El baile del diablo

08/01/2018

Joaquín Pérez Azaústre.

El baile del diablo es libro y tiento, un pulso interior con uno mismo. Este es el otro lado en la lectura de La alegría de lo imperfecto (Trea), los dos títulos recientes de Javier Sánchez Menéndez que nos acompañan y se acompañan entre sí con un juego de ecos superpuestos, sucedidos con fluidez de confesión veraz entre el aforismo y el poema. En La alegría de lo imperfecto asistimos a la sentencia como revelación, dolor y fuego; y en El baile del diablo (Renacimiento), quizá el más rotundo y descarnado libro de poemas de Javier Sánchez Menéndez, somos testigos de la auscultación de un individuo que se tienta a sí mismo en la pluralidad cortante de su vida, como actor y como espectador de sí mismo, director y productor de una vivencia propia convertida en parrilla de una carne coral ante el paso del tiempo. El paso del tiempo y yo, contestó Gil de Biedma -en la ya socorrida cita- cuando le preguntaron por los temas de su obra. Pero es que es verdad: en Gil de Biedma y también en cualquier latitud verdad de un poeta tensado ante el espejo, midiéndose a sí mismo, entre la profundidad de su deseo y la inapelable densidad en relieve de su cernudiana realidad. Es lo que sucede con Javier Sánchez Menéndez y su baile del diablo, o con el diablo: que el sujeto que nos habla, reconvertido ya no sólo en objeto, sino también en discurso de su materia poética, se vacía al reconocer un mapa sufrido de certezas mientras el sueño tiembla bajo sus pies.

El sueño, el suelo: todo tiembla, todo se tambalea ante semejante pulso y desafío de verdad en la sangre, en el dibujo añil de unos tejidos puestos sobre la mesa, para diseccionar el pálpito y la luz, pero también las sombras escondidas y el último amargor de un vino dulce, porque antes lo fue. Lo vemos en poemas como Nanny, con el amor olvidando cuando pasó por nosotros, de nuevo con Gil de Biedma al fondo: “no volveré/ a sentir, a ser un joven y a la vez / olvido”. También con los demonios disfrazados de ángeles, repartiendo “las cartas de los que son poetas”, o en esa Kitchen Love en la que los “platos sucios / aún no están rotos. Este febrero / me acabará matando / y no he hecho café. El aceite está hirviendo / y nuestros cuerpos en el justo momento / de la falsa ebullición”. Pasión, sí, “sin ánimo de olvido”, porque “Una mala tarde la tiene cualquiera, / dos son una aspiración / al sufrimiento”, como leemos en el gran poema Cualquiera. Hay por supuesto grandes hallazgos, desde lo mínimo hasta lo rompedor, como “esa mezcla de rata / y fruto seco”, y definiciones deslumbrantes que nos clavan las garras a lo que más importa de la vida: “Encendiste la vela / con tu fuego: / telúrico vigor / que nada contradice”, como podemos leer en el espléndido poema-lema Poesía.

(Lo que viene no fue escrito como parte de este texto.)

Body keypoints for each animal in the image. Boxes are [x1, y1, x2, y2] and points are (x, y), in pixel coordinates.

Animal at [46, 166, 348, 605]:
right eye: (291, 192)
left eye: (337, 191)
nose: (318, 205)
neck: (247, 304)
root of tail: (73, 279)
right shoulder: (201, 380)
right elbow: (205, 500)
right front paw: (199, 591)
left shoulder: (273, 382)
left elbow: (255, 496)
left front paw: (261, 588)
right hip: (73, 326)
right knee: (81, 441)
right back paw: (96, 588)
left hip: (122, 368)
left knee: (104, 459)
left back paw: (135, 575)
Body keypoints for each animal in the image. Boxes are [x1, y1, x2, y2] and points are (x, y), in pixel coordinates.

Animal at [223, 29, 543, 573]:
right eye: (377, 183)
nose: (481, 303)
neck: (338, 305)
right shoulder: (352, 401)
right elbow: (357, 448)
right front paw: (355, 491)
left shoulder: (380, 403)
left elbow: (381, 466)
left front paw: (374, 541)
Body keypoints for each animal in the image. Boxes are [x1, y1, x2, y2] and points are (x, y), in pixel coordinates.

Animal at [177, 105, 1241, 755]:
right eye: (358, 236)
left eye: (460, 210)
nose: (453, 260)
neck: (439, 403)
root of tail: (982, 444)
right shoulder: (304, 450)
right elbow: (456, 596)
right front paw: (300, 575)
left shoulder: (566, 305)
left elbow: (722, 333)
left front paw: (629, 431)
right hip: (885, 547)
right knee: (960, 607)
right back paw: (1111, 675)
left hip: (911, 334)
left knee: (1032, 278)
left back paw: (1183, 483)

Poesía y vida como vuelo de lo sagrado, como expresión plena y esencial de toda una existencia, la encontramos a lo largo de todo el libro. Especialmente en Elogio del gato: “Cuando viene la luz / vuelan las sombras, / el mito se engrandece / y el misterio es el color / del aire. / Han crecido los sauces, / sus ramas cuelgan ya / de este tronco sagrado”, en un tono interior celebratorio que nos evoca un Claudio Rodríguez con la contención impuesta sobre el himno, pero con idéntica verdad. Otros grandes poemas, con títulos que dan claves internas: Vida, Misterio, Semillas de grandeza, El día de mañana, Descarte, La muerte y Balance. Divido en tres partes –Las cartas por jugar, Las obras terrenales y La verdad de las cosas– que dan razones de ruta, El baile del diablo contiene la belleza exacta y dura de lo verdadero.